Willie Soon, a rock star among climate change skeptics, pitched the idea of shutting down the United Nations' panel of climate change researchers on Thursday, calling it an "anti-science movement."
Soon said he would create a "place in hell" to put the U.N.'s climate science and predictions. "There will be a very special place I will create for them. Please go there. It's nonsense. Even a little kid will know this is wrong."
Soon was in Washington to discuss new findings that refute the U.N.'s predictions on the disappearance of Arctic sea ice as a result of increasing global temperatures due to manmade carbon pollution. He discussed the research and took questions from the audience as part of the Heartland Institute's annual two-day conference of climate skeptics being held this year in the nation's capital.
The conference comes as President Trump is drafting a new executive order to repeal much of the work of the Obama administration to combat manmade climate change, much of which is based on climate assessments and research from the U.N. Intergovernmental Panel on Climate Change, or IPCC.
"Just close IPCC," Soon said. "Seriously, just close it," he said, in responding to a federal worker's question, asking why Soon has not met with the IPCC.
"I think you didn't see my white hair," Soon added. "I have a lot of white hair. I have tried a lot."
• Things have gotten too bad to fix: "Oh yes, we tried for years and years and years, but the strategy has become so bad that I say we just have to close IPCC. Seriously, just close it. Because they are really [an] anti-science movement," he said.
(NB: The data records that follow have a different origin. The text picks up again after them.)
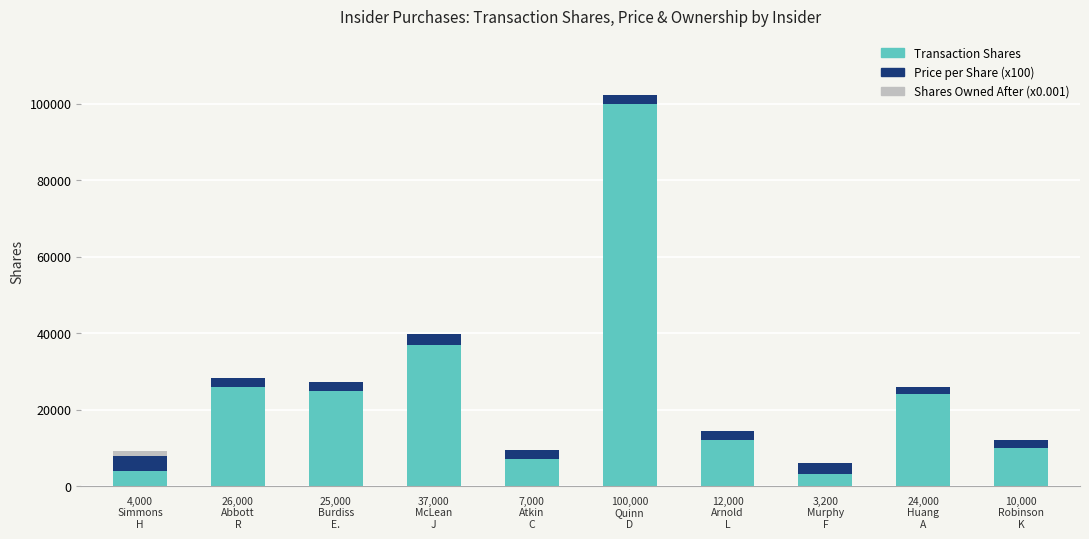

What is the sum of all Transaction Shares values?

248200.0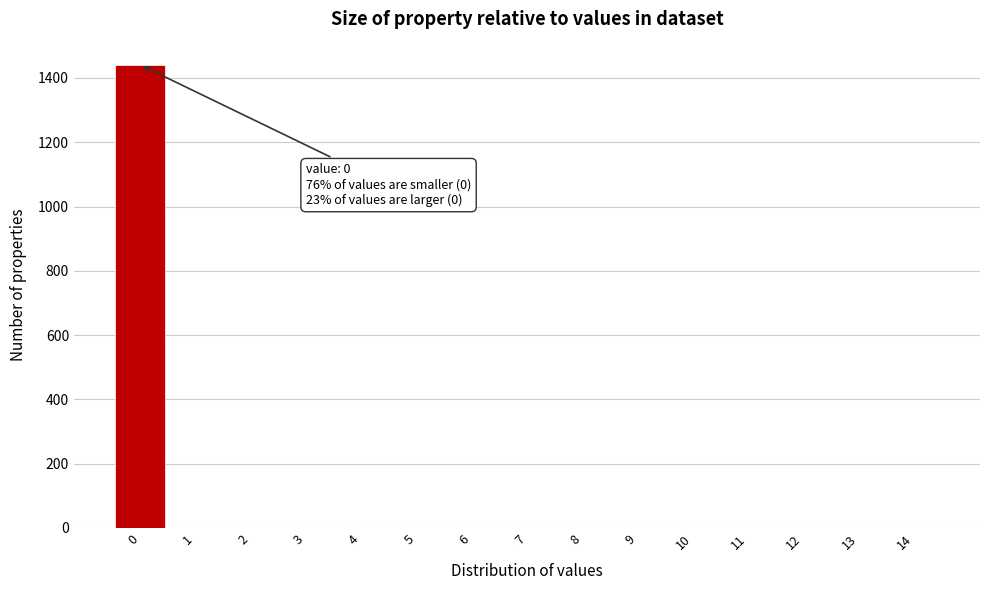

Over which range of the x-axis is the bar tallest?

-0.5 to 0.5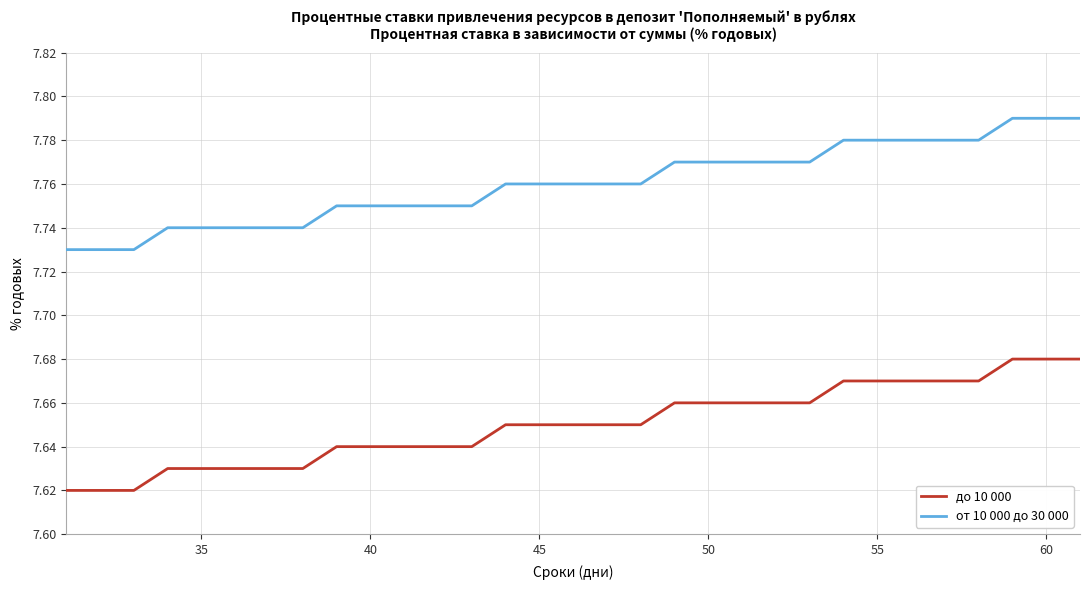

List the series in order of their overall mean, lowest first.

до 10 000, от 10 000 до 30 000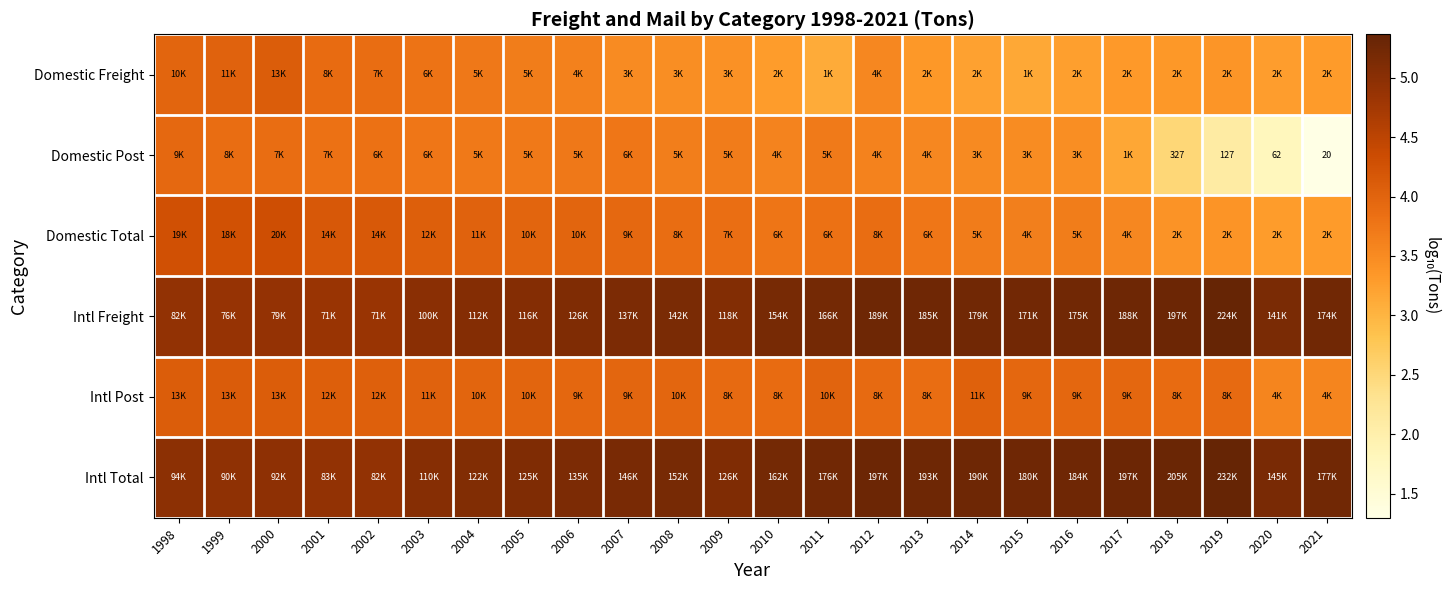

Is the value of Domestic Post at 2007 greater than the value of Intl Total at 2005?

No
"There are too many of these people now, growing too large year-by-year," Soon said. "Every year there is just conferences ... [but] nothing has been done."
• Once a friend of the IPCC: "Second and third [climate assessment], IPCC cited my work very prominently," Soon said. "And then, all of a sudden" they stopped reaching out "because we are running out of favor, in a sense."
Soon is a regarded scientist specializing in the physics of the sun and how solar activity plays a role in the Earth's climate. He doesn't believe the data is sufficient to draw any long-term conclusion about the effects of global warming and has become a prominent figure among those who deny manmade climate change is occurring.
He has become a target of Democrats and proponents of climate change after it was found that he had received funding from pro-fossil fuel groups. Soon is a physicist at the Solar and Stellar Physics Division of the Harvard-Smithsonian Center for Astrophysics. The New York Times in 2015 described him as one of a handful of scientists who oppose the mainstream consensus on global warming.
On Thursday, Soon cited a 1969 article by the New York Times, referring to it as a "fake news" outfit, which reported back then that sea ice in the Arctic would disappear by 1988 due to climate change.
"It's really beyond belief that we could keep believing in this sort of stuff, you know," he said. "That it's not happening, yet we still believe these people have any credibility to make any claims."
• The only federal employee in the room: The federal worker identified herself as Susan O'Toole with the Agriculture Department's animal inspection service. "I am probably the only federal worker here that follows these conferences," she said. "All of you are always quoting the IPCC, have you ever had an opportunity or attempted to bring the IPCC together so you could have a dialogue or debate together, in public, about what they are claiming and what you are claiming?"
• Set an appointment: The U.N. climate panel is "not serious about science" and "never want to talk about anything," Soon said. "I am willing to help them. Please tell IPCC to contact Willie Soon. It's very easy to find me. ... If they want to see me, come and see me. Set appointment."